*WHAT THE TASK REQUIRES*: Read through the material below and copy each line in which the word "Velha" occurs.

*EXERCISE INPUT*:

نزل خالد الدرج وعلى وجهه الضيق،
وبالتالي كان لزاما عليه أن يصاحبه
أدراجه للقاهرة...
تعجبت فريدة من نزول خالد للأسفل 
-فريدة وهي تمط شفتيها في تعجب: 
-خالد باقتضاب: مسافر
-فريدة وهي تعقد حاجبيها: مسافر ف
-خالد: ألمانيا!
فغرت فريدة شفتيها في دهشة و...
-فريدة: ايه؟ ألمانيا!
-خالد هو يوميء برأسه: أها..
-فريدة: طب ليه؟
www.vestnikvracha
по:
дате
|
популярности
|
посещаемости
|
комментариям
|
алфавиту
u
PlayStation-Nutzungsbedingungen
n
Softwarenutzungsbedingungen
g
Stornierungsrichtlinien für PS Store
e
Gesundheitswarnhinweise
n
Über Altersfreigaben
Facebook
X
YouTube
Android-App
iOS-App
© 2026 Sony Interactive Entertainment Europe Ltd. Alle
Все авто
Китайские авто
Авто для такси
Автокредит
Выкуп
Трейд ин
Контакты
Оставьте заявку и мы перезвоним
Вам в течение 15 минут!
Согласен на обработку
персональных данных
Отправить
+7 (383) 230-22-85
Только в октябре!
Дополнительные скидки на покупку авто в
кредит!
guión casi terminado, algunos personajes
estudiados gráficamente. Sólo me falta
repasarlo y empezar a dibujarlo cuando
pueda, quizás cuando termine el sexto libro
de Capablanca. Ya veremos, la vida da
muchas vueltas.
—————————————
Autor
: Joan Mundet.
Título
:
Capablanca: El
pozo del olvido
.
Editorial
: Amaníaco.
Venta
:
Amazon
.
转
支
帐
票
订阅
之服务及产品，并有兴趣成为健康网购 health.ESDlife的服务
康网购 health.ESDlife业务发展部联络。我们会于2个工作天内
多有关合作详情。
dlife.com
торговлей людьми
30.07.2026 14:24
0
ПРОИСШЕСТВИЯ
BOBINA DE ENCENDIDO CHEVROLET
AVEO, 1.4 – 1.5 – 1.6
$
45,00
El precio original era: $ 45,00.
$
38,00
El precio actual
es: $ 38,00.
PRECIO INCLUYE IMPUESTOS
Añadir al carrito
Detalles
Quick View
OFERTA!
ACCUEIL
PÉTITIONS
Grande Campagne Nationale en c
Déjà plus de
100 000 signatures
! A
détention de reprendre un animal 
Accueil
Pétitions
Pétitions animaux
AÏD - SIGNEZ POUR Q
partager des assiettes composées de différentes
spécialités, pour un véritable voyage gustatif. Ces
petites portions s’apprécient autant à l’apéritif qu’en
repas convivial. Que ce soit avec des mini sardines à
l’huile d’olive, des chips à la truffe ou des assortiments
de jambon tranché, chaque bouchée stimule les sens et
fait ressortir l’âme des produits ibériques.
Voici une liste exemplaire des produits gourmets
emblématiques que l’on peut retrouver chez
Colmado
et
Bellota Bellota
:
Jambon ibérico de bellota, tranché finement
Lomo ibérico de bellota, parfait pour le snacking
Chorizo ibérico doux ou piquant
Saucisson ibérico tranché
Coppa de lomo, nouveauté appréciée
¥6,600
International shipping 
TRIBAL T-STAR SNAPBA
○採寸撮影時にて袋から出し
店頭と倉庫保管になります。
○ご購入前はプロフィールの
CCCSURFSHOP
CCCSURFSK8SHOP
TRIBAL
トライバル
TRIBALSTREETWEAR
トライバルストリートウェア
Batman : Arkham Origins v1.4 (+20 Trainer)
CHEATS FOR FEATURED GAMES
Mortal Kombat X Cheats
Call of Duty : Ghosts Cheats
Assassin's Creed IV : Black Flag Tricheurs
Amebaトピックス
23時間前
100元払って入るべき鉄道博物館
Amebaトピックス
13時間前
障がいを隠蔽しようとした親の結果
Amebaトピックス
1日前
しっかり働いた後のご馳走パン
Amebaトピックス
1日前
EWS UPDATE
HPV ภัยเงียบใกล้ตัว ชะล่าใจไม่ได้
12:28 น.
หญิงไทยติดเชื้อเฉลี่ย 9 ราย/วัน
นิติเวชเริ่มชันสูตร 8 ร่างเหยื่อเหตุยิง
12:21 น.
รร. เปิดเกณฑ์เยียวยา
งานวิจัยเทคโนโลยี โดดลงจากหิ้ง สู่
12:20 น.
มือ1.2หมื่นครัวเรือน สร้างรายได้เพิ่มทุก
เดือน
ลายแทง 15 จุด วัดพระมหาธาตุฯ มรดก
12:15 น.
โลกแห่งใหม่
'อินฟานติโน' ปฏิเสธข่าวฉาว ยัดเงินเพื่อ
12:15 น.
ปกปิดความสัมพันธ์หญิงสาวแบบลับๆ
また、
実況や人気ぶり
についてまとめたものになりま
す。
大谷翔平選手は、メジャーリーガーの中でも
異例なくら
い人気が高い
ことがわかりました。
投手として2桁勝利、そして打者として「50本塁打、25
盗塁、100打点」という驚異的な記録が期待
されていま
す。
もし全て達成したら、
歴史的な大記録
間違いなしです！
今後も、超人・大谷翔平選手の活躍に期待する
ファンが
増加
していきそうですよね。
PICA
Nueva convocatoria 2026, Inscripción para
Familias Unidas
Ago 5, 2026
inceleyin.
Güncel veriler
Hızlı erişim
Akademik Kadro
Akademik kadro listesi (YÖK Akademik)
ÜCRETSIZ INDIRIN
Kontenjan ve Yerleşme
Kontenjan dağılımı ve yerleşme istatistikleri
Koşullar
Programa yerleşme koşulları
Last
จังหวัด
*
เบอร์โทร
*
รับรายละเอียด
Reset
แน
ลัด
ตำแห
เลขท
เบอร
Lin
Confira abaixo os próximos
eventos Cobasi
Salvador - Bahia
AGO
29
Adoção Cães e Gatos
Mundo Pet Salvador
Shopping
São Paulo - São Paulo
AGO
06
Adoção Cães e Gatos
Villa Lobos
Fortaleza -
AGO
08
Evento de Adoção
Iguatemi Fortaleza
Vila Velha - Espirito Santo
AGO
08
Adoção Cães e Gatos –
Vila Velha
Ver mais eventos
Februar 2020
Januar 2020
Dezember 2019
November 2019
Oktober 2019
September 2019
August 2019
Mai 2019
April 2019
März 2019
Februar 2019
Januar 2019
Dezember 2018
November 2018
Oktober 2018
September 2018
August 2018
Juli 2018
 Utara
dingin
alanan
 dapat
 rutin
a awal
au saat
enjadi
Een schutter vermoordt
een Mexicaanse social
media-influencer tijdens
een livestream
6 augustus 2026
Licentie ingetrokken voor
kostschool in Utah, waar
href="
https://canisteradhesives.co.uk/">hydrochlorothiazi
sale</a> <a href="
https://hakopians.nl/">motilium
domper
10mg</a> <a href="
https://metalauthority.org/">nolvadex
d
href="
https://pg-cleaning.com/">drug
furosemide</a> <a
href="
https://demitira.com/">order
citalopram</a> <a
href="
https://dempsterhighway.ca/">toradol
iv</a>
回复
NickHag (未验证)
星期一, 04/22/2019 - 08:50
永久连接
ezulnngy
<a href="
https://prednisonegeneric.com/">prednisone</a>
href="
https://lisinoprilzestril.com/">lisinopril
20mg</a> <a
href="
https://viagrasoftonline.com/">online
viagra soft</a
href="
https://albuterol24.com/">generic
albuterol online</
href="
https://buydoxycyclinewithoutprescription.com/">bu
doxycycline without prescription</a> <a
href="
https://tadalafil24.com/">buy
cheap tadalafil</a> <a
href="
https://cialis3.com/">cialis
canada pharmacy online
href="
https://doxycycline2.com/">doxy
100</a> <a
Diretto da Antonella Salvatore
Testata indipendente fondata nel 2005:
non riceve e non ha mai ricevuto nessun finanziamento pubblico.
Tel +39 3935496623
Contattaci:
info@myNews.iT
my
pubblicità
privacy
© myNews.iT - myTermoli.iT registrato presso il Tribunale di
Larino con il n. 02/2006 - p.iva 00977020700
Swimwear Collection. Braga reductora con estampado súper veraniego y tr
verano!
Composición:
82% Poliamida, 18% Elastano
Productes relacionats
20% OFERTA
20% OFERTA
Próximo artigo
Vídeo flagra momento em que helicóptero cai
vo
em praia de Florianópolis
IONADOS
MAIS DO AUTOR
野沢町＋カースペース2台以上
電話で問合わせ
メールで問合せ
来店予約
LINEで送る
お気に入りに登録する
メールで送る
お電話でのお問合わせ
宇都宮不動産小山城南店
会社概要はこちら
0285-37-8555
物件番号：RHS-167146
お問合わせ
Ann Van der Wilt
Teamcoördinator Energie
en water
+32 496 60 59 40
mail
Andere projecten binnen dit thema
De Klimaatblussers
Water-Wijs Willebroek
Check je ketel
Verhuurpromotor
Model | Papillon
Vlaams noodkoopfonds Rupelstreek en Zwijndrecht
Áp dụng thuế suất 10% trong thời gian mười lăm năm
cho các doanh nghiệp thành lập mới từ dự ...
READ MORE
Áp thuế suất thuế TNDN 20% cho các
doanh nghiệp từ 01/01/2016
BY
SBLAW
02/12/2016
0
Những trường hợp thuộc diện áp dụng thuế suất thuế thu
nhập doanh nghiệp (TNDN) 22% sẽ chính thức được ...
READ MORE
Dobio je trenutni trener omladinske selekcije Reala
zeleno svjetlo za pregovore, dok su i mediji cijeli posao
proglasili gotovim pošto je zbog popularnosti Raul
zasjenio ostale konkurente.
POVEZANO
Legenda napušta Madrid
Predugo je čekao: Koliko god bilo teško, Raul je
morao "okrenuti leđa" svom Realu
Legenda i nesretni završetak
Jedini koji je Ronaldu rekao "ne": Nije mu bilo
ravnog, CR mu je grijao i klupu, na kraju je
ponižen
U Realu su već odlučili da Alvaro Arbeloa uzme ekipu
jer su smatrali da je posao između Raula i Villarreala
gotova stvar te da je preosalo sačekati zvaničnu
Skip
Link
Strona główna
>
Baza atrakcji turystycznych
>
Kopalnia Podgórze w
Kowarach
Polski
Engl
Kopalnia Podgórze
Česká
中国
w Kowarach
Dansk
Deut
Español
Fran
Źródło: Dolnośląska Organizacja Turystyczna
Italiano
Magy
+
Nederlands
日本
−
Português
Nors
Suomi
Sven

*EXERCISE RESPONSE*:
Vila Velha - Espirito Santo
Vila Velha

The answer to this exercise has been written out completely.